In December, I started devoloping a fear that I may have contracted a neurodegenerative disease called vCJD. Naturally, its well known that vCJD is very rare, only having afflicted 3 people in the united states whom were originally from a foreign country. But as I began to suspect the disease, the anxiety grew and grew until miraculously, over my school's Christmas Vacation, it went away when I traveled to Florida with my grandparents. But when I came back, I suffered with anxiety horribly, even worse than ever before. I couldnt handle the fear of possibly coming down with such a disturbing disease, and the fact that anxiety was among the earlier symptoms of it, only proliferated the fear. Then, again, miraculously, it went away on January 16th. Afterward, for two weeks, I experienced brain fog and mental confusion, which scared me even more. Everyday, was like torture....I didn't know what to do. I had spoken to my parents about it during the first week of the anxiety, so they contacted a psychiatrist that might be able to help.....

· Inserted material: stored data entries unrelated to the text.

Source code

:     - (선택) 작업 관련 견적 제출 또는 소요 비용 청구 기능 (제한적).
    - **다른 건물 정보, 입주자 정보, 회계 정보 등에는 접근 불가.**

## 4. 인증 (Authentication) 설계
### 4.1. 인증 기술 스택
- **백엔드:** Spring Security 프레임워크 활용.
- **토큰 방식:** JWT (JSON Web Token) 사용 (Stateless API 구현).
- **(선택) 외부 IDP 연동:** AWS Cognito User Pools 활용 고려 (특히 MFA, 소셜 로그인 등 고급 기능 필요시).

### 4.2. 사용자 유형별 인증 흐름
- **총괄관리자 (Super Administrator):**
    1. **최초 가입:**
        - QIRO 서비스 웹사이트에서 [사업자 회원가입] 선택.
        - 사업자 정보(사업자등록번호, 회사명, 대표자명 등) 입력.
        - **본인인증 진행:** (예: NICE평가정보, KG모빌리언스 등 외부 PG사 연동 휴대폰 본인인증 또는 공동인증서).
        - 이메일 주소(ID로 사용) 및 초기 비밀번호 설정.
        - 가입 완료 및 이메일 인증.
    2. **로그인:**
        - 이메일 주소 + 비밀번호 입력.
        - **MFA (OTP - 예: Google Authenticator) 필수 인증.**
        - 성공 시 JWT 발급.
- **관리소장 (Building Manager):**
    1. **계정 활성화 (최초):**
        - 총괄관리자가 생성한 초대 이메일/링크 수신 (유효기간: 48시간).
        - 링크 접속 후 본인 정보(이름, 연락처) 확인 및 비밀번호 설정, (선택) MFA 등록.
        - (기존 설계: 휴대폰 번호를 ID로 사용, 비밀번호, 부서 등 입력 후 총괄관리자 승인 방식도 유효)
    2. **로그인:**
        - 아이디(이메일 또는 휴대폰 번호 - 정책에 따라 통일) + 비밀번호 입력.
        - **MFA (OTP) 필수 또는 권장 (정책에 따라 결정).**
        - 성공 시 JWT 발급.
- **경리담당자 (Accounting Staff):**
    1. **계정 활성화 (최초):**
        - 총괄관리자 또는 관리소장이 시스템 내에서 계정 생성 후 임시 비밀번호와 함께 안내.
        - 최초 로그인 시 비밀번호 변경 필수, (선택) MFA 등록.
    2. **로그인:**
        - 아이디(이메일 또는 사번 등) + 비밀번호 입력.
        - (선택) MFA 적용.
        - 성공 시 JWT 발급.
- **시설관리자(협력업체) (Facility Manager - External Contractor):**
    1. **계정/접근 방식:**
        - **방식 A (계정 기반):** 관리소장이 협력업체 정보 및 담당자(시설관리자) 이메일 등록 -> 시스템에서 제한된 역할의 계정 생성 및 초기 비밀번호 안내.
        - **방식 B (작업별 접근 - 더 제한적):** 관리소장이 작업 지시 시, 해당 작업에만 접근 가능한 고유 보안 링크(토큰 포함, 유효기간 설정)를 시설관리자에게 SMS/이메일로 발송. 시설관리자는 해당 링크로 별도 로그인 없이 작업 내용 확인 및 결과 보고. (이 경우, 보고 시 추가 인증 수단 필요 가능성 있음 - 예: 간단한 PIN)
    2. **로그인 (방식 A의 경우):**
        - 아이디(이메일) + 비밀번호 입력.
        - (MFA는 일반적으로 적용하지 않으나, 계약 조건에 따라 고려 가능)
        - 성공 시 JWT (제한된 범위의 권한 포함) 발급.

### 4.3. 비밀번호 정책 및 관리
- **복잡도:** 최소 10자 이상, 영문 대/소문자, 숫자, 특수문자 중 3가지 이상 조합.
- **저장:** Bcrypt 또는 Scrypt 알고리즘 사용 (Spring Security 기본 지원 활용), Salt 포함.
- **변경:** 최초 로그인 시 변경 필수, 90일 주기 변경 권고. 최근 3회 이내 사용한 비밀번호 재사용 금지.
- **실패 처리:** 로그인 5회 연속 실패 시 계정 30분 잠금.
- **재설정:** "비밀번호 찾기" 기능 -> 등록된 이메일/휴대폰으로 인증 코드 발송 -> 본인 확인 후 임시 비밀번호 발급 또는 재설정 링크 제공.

As of now, I feel my cognitive functions returning, my mind becoming sharp, but I DO NOT feel the same. I don't feel as attatched to my thoughts and emotions as I used to, which is scaring me even further. I don't know what to think, my only form of refuge with this has been to constantly go online, find my symptoms and try to find solace in an overhwelming possibility that I don't have a neurodegenerative disease....

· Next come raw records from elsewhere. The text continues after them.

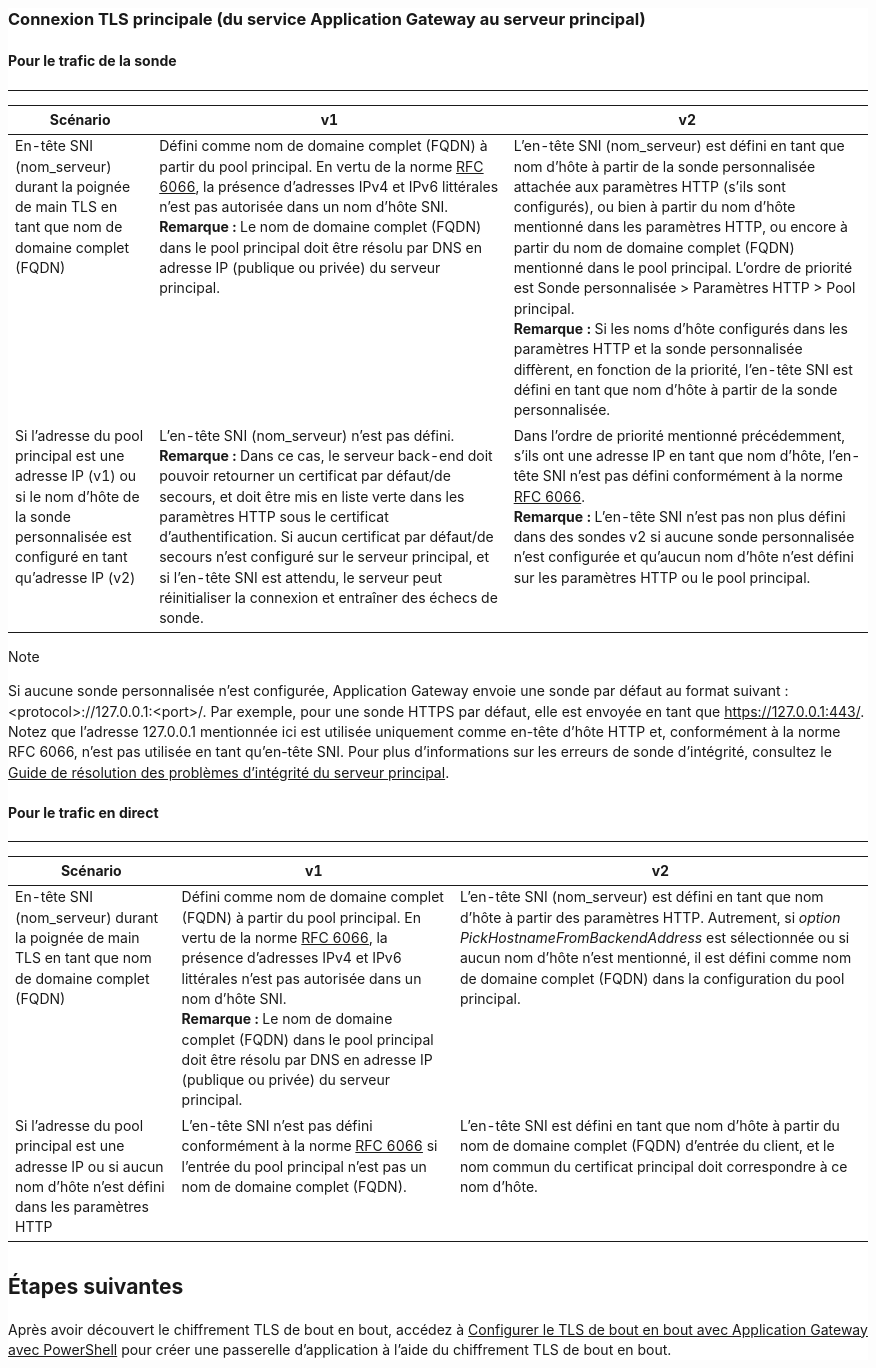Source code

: ### <a name="backend-tls-connection-application-gateway-to-the-backend-server"></a>Connexion TLS principale (du service Application Gateway au serveur principal)

#### <a name="for-probe-traffic"></a>Pour le trafic de la sonde

---
Scénario | v1 | v2 |
| --- | --- | --- |
| En-tête SNI (nom_serveur) durant la poignée de main TLS en tant que nom de domaine complet (FQDN) | Défini comme nom de domaine complet (FQDN) à partir du pool principal. En vertu de la norme [RFC 6066](https://tools.ietf.org/html/rfc6066), la présence d’adresses IPv4 et IPv6 littérales n’est pas autorisée dans un nom d’hôte SNI. <br> **Remarque :** Le nom de domaine complet (FQDN) dans le pool principal doit être résolu par DNS en adresse IP (publique ou privée) du serveur principal. | L’en-tête SNI (nom_serveur) est défini en tant que nom d’hôte à partir de la sonde personnalisée attachée aux paramètres HTTP (s’ils sont configurés), ou bien à partir du nom d’hôte mentionné dans les paramètres HTTP, ou encore à partir du nom de domaine complet (FQDN) mentionné dans le pool principal. L’ordre de priorité est Sonde personnalisée > Paramètres HTTP > Pool principal. <br> **Remarque :** Si les noms d’hôte configurés dans les paramètres HTTP et la sonde personnalisée diffèrent, en fonction de la priorité, l’en-tête SNI est défini en tant que nom d’hôte à partir de la sonde personnalisée.
| Si l’adresse du pool principal est une adresse IP (v1) ou si le nom d’hôte de la sonde personnalisée est configuré en tant qu’adresse IP (v2) | L’en-tête SNI (nom_serveur) n’est pas défini. <br> **Remarque :** Dans ce cas, le serveur back-end doit pouvoir retourner un certificat par défaut/de secours, et doit être mis en liste verte dans les paramètres HTTP sous le certificat d’authentification. Si aucun certificat par défaut/de secours n’est configuré sur le serveur principal, et si l’en-tête SNI est attendu, le serveur peut réinitialiser la connexion et entraîner des échecs de sonde. | Dans l’ordre de priorité mentionné précédemment, s’ils ont une adresse IP en tant que nom d’hôte, l’en-tête SNI n’est pas défini conformément à la norme [RFC 6066](https://tools.ietf.org/html/rfc6066). <br> **Remarque :** L’en-tête SNI n’est pas non plus défini dans des sondes v2 si aucune sonde personnalisée n’est configurée et qu’aucun nom d’hôte n’est défini sur les paramètres HTTP ou le pool principal. |

> [!NOTE] 
> Si aucune sonde personnalisée n’est configurée, Application Gateway envoie une sonde par défaut au format suivant : \<protocol\>://127.0.0.1:\<port\>/. Par exemple, pour une sonde HTTPS par défaut, elle est envoyée en tant que https://127.0.0.1:443/. Notez que l’adresse 127.0.0.1 mentionnée ici est utilisée uniquement comme en-tête d’hôte HTTP et, conformément à la norme RFC 6066, n’est pas utilisée en tant qu’en-tête SNI. Pour plus d’informations sur les erreurs de sonde d’intégrité, consultez le [Guide de résolution des problèmes d’intégrité du serveur principal](application-gateway-backend-health-troubleshooting.md).

#### <a name="for-live-traffic"></a>Pour le trafic en direct

---
Scénario | v1 | v2 |
| --- | --- | --- |
| En-tête SNI (nom_serveur) durant la poignée de main TLS en tant que nom de domaine complet (FQDN) | Défini comme nom de domaine complet (FQDN) à partir du pool principal. En vertu de la norme [RFC 6066](https://tools.ietf.org/html/rfc6066), la présence d’adresses IPv4 et IPv6 littérales n’est pas autorisée dans un nom d’hôte SNI. <br> **Remarque :** Le nom de domaine complet (FQDN) dans le pool principal doit être résolu par DNS en adresse IP (publique ou privée) du serveur principal. | L’en-tête SNI (nom_serveur) est défini en tant que nom d’hôte à partir des paramètres HTTP. Autrement, si *option PickHostnameFromBackendAddress* est sélectionnée ou si aucun nom d’hôte n’est mentionné, il est défini comme nom de domaine complet (FQDN) dans la configuration du pool principal.
| Si l’adresse du pool principal est une adresse IP ou si aucun nom d’hôte n’est défini dans les paramètres HTTP | L’en-tête SNI n’est pas défini conformément à la norme [RFC 6066](https://tools.ietf.org/html/rfc6066) si l’entrée du pool principal n’est pas un nom de domaine complet (FQDN). | L’en-tête SNI est défini en tant que nom d’hôte à partir du nom de domaine complet (FQDN) d’entrée du client, et le nom commun du certificat principal doit correspondre à ce nom d’hôte.

## <a name="next-steps"></a>Étapes suivantes

Après avoir découvert le chiffrement TLS de bout en bout, accédez à [Configurer le TLS de bout en bout avec Application Gateway avec PowerShell](application-gateway-end-to-end-ssl-powershell.md) pour créer une passerelle d’application à l’aide du chiffrement TLS de bout en bout.



[1]: ./media/ssl-overview/scenario.png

I'm sorry if I'm sounding quite hysterical, I just feel so scared and alone and can't seem to find any way out of this...

Thank you for listening

kdbelcher
02-08-2009, 01:36 AM
I'm glad you are doing better. I'm 18 and I know what it is like to have obsessive fears. Honestly trying to be realistic and rationalize your self out of the belief that you have a rare disease is the best thing to do-which it sounds like you are trying to do. If you are persistent, you should be able to feel more and more like yourself again. :D

SteveBlakeBianco
02-08-2009, 06:49 PM
Thank you very much for your insight. Yeah, I hope rationalizing is the key in this case, there's not much else that can me done. I mean, just because the thought of having a disease blocks your mind, it doesn't mean you actually have it.....lol

;)

ArykaLinn
02-13-2009, 04:05 AM
I'm glad you are doing better. I'm 18 and I know what it is like to have obsessive fears. Honestly trying to be realistic and rationalize your self out of the belief that you have a rare disease is the best thing to do-which it sounds like you are trying to do. If you are persistent, you should be able to feel more and more like yourself again. :D

I'm 21, that's what I do. I just moved back home, started getting anxiety again. What medications are you on? That may have something to do with the fog? Whenever I was on any type of "behavioral" medication, I always felt like a zombie, kind of unattatched to the world.